Warum Outriders lehrt, wie wichtig der Respekt vor unserer Spielzeit ist

Outriders macht bei weitem nicht alles richtig, hat aber für Heiko auch deshalb so großen Erfolg, weil es etwas Entscheidendes besser macht als Destiny oder The Division.

Ich möchte euch eine traurige Geschichte erzählen: Es war einmal eine Gilde in World of Warcraft namens "Die Diener des Humpens". Sie bestand ausschließlich aus Zwergen, deren Namen alle auf "ich" endeten - so gab es einen Schurken namens Dietrich oder auch einen stets gutgelaunten Magier, der Fröhlich hieß.

Es war eine gute Gilde, die viel Spaß zusammen hatte. Bis auf Fröhlich, der leider nicht so viel Zeit wie die anderen Zwerge hatte und irgendwann so sehr im Level hinterherhinkte, dass er sich ganz aus World of Warcraft verabschiedete.

Ja, dieser Zwerg war ich. Und es würde mich nicht wundern, wenn es im Entwicklerteam von Outriders an entscheidender Stelle auch einen Fröhlich gegeben hat. Also jemanden, der sich schon immer gefragt hat, warum Koop- und Online-Spiele nur dann am meisten Spaß machen dürfen, wenn man eine Gruppe aus Gleichgesinnten um sich schart, die jeden Tag Zeit zum Zocken haben. Mit fremden Leuten zu spielen ist für mich nicht das gleiche.

(AUFGABENSTELLUNG): Erkläre in ein bis drei Sätzen, weshalb sich der Magier Fröhlich laut dem Textauszug über Outriders ganz aus World of Warcraft verabschiedete.

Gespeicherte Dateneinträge
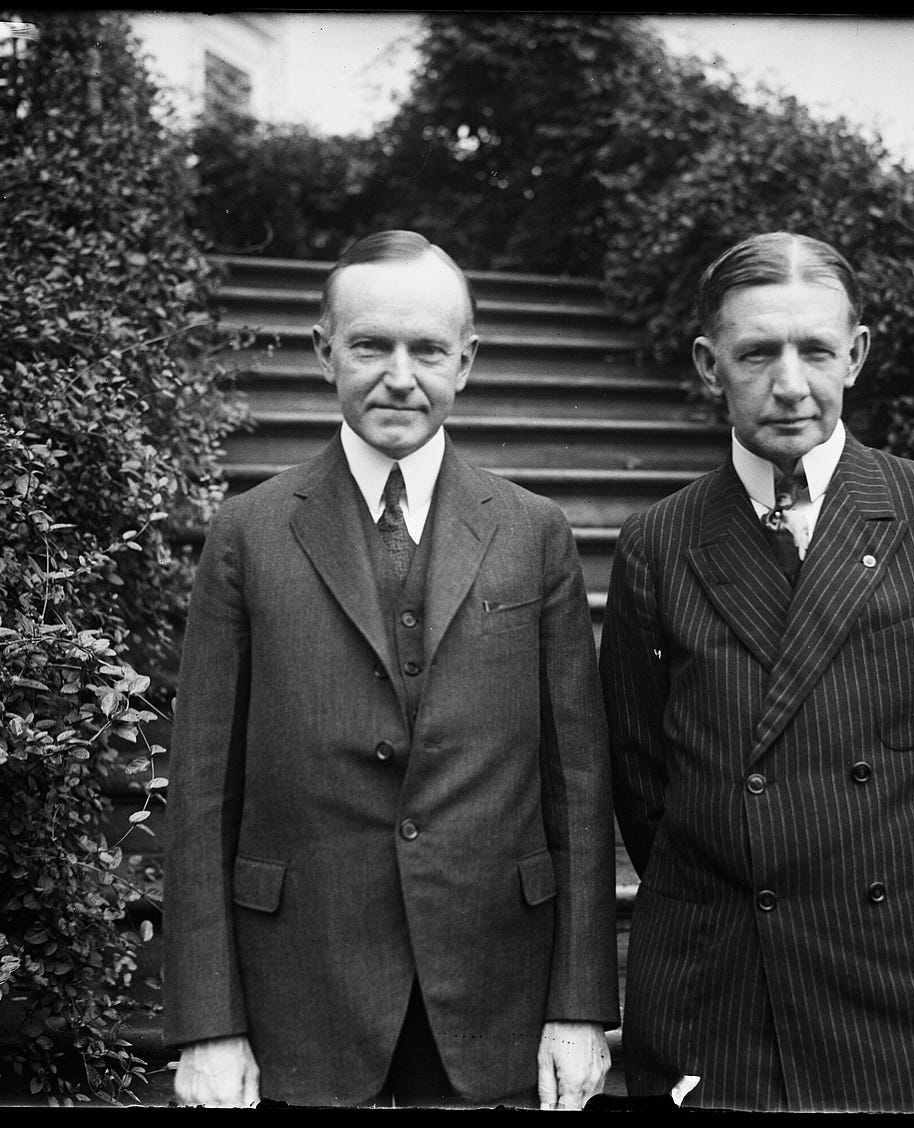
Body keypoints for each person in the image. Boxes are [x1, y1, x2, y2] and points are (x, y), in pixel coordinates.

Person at [163, 230, 620, 1109]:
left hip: (496, 992)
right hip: (300, 987)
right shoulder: (250, 532)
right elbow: (202, 793)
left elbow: (579, 786)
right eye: (371, 345)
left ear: (468, 360)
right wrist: (208, 1021)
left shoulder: (534, 532)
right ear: (323, 350)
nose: (400, 376)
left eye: (429, 350)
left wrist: (579, 1006)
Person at [599, 232, 914, 1113]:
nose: (791, 384)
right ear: (708, 364)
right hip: (727, 982)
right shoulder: (659, 542)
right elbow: (643, 782)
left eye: (815, 351)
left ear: (858, 354)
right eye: (757, 353)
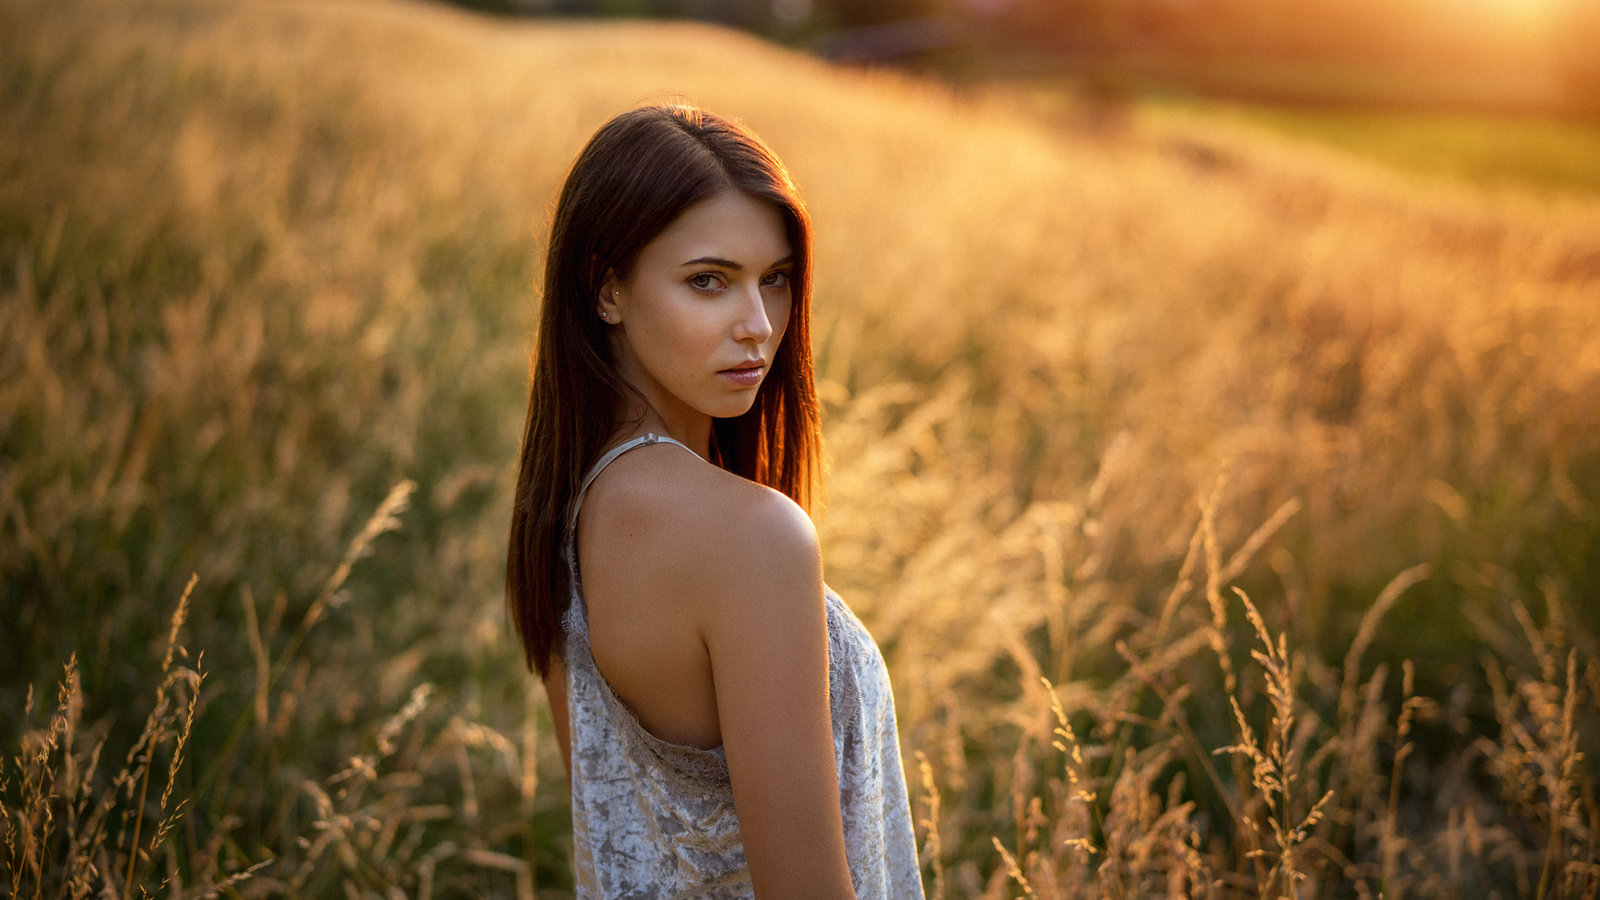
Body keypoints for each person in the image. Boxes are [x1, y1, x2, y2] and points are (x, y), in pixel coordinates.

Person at [505, 104, 924, 899]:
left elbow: (610, 843)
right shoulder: (752, 537)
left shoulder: (559, 515)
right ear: (607, 291)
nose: (758, 326)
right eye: (709, 281)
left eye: (776, 279)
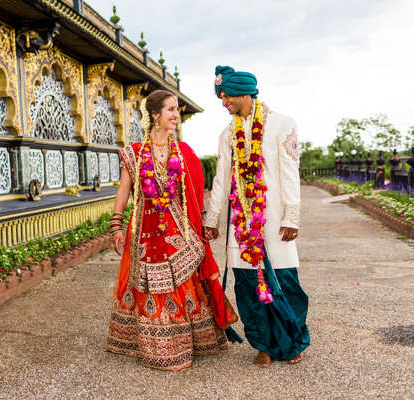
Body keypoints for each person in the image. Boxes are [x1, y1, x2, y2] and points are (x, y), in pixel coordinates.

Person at [106, 89, 239, 371]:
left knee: (184, 281)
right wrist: (116, 224)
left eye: (177, 109)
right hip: (144, 228)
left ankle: (188, 341)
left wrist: (205, 222)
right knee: (147, 284)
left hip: (178, 228)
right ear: (154, 115)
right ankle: (152, 344)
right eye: (170, 110)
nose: (176, 115)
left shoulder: (183, 152)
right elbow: (124, 189)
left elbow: (192, 192)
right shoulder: (135, 153)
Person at [203, 65, 310, 368]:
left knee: (286, 283)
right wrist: (212, 219)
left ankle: (291, 342)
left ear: (244, 92)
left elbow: (290, 174)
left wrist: (292, 217)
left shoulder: (282, 124)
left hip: (274, 220)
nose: (224, 103)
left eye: (226, 97)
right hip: (242, 223)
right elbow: (222, 180)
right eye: (221, 98)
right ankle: (262, 344)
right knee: (249, 287)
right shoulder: (226, 135)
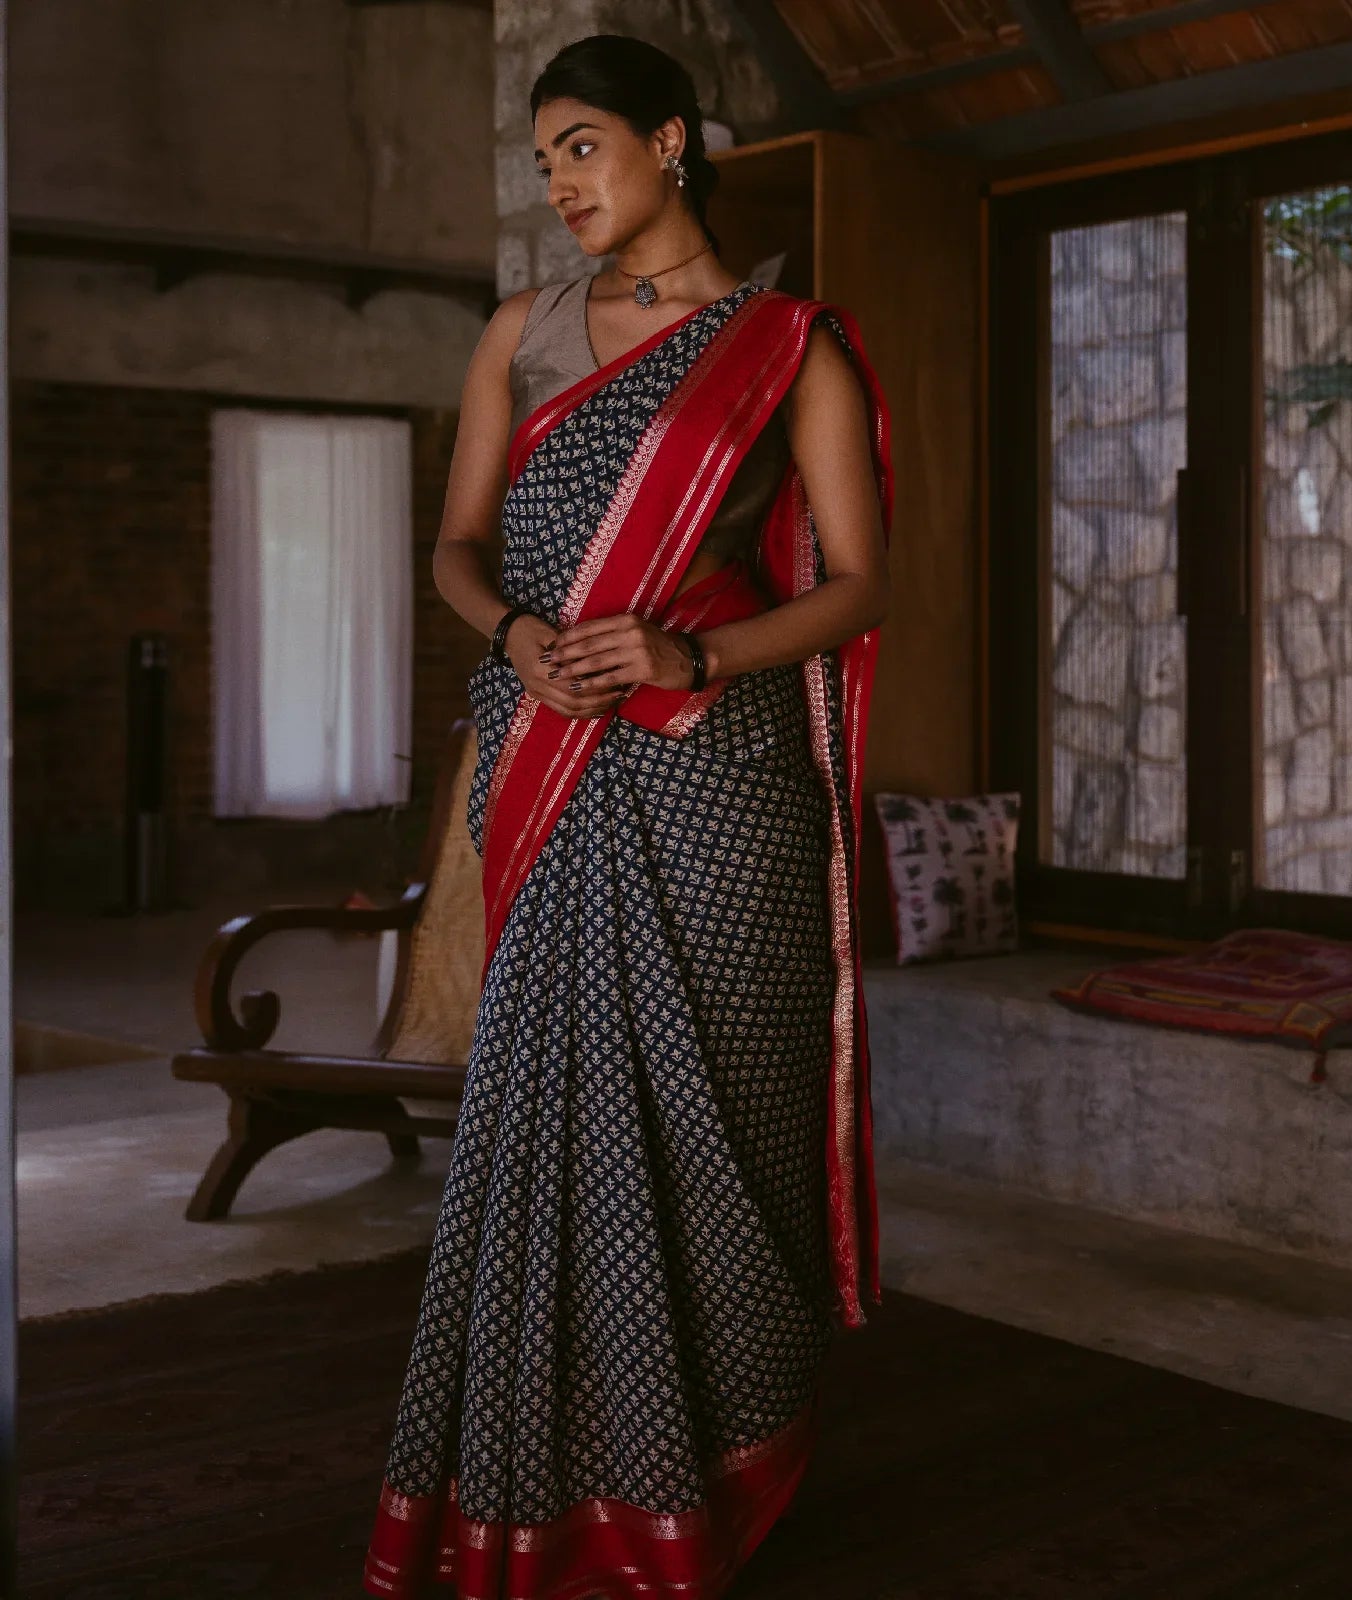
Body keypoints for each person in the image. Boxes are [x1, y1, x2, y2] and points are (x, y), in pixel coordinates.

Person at [363, 31, 892, 1600]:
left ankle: (715, 1475)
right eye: (544, 163)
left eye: (582, 148)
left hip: (721, 795)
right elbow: (459, 547)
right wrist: (518, 638)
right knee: (548, 1146)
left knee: (721, 1151)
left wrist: (692, 651)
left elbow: (862, 581)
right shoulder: (520, 335)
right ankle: (555, 1495)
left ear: (672, 141)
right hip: (551, 769)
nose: (561, 184)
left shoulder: (794, 345)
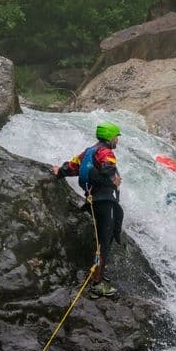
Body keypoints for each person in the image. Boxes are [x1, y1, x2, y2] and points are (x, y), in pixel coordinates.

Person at [52, 122, 123, 299]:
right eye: (116, 137)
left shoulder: (89, 151)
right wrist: (113, 177)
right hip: (104, 200)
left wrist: (59, 171)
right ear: (110, 137)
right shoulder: (106, 151)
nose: (117, 141)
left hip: (93, 200)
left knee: (102, 239)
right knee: (104, 242)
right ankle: (97, 284)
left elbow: (71, 167)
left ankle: (97, 272)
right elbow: (108, 167)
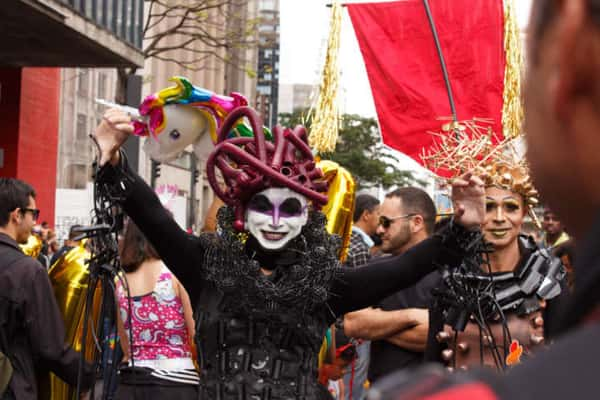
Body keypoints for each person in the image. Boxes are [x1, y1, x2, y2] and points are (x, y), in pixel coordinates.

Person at [92, 103, 485, 399]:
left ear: (306, 217)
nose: (276, 220)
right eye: (264, 206)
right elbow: (155, 220)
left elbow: (406, 268)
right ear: (242, 212)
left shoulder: (324, 283)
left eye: (289, 208)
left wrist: (462, 224)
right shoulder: (208, 267)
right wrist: (113, 161)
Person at [424, 145, 567, 370]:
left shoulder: (547, 274)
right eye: (488, 207)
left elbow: (568, 359)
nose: (499, 218)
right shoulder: (451, 279)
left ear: (524, 213)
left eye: (510, 207)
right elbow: (432, 364)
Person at [0, 178, 94, 399]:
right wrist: (88, 376)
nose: (35, 221)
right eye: (34, 214)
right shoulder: (27, 271)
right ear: (17, 215)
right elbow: (50, 347)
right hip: (12, 387)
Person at [343, 188, 439, 384]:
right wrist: (411, 316)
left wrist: (378, 324)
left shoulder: (448, 272)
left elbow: (437, 337)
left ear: (416, 223)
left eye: (386, 222)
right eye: (379, 222)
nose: (379, 230)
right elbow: (353, 323)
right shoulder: (375, 267)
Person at [115, 218, 198, 399]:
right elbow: (196, 335)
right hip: (176, 383)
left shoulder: (120, 282)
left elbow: (125, 346)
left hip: (132, 383)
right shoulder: (175, 274)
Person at [338, 194, 380, 400]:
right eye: (379, 215)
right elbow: (365, 293)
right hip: (355, 336)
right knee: (352, 387)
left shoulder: (344, 240)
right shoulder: (359, 247)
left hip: (338, 334)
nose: (381, 223)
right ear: (366, 215)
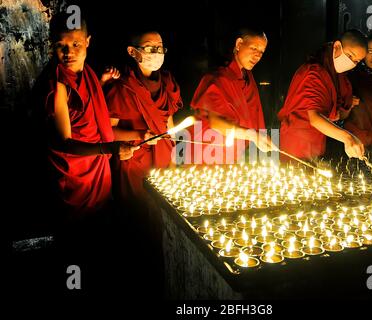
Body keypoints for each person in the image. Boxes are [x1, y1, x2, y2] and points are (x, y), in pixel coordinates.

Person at [32, 13, 138, 219]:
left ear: (88, 41)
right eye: (60, 45)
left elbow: (83, 104)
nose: (68, 52)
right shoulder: (56, 84)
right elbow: (65, 144)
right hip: (75, 175)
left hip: (96, 166)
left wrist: (101, 82)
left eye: (76, 44)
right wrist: (108, 148)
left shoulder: (87, 73)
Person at [105, 30, 183, 204]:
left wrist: (173, 160)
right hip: (134, 163)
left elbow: (169, 126)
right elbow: (107, 132)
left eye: (160, 48)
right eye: (149, 48)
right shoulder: (122, 86)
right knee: (139, 214)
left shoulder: (167, 82)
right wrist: (139, 135)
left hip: (164, 160)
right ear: (132, 51)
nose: (156, 54)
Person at [188, 28, 277, 164]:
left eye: (261, 52)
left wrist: (257, 138)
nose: (258, 56)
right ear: (239, 43)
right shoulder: (218, 78)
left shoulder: (247, 78)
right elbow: (216, 123)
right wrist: (252, 135)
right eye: (254, 48)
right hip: (208, 153)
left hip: (232, 154)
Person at [278, 29, 367, 160]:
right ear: (337, 46)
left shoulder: (337, 75)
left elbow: (339, 114)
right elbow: (314, 118)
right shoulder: (314, 73)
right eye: (350, 56)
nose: (352, 63)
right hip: (297, 145)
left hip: (317, 142)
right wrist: (348, 138)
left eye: (357, 61)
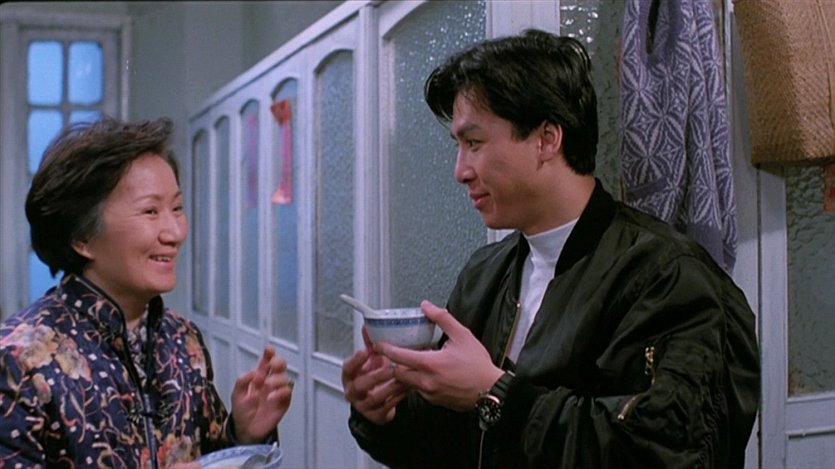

(ANTWORT): Fröhlich hatte nicht so viel Zeit wie die anderen Zwerge der Gilde „Die Diener des Humpens“. Deshalb hinkte er irgendwann so sehr im Level hinterher, dass er das Spiel ganz aufgab.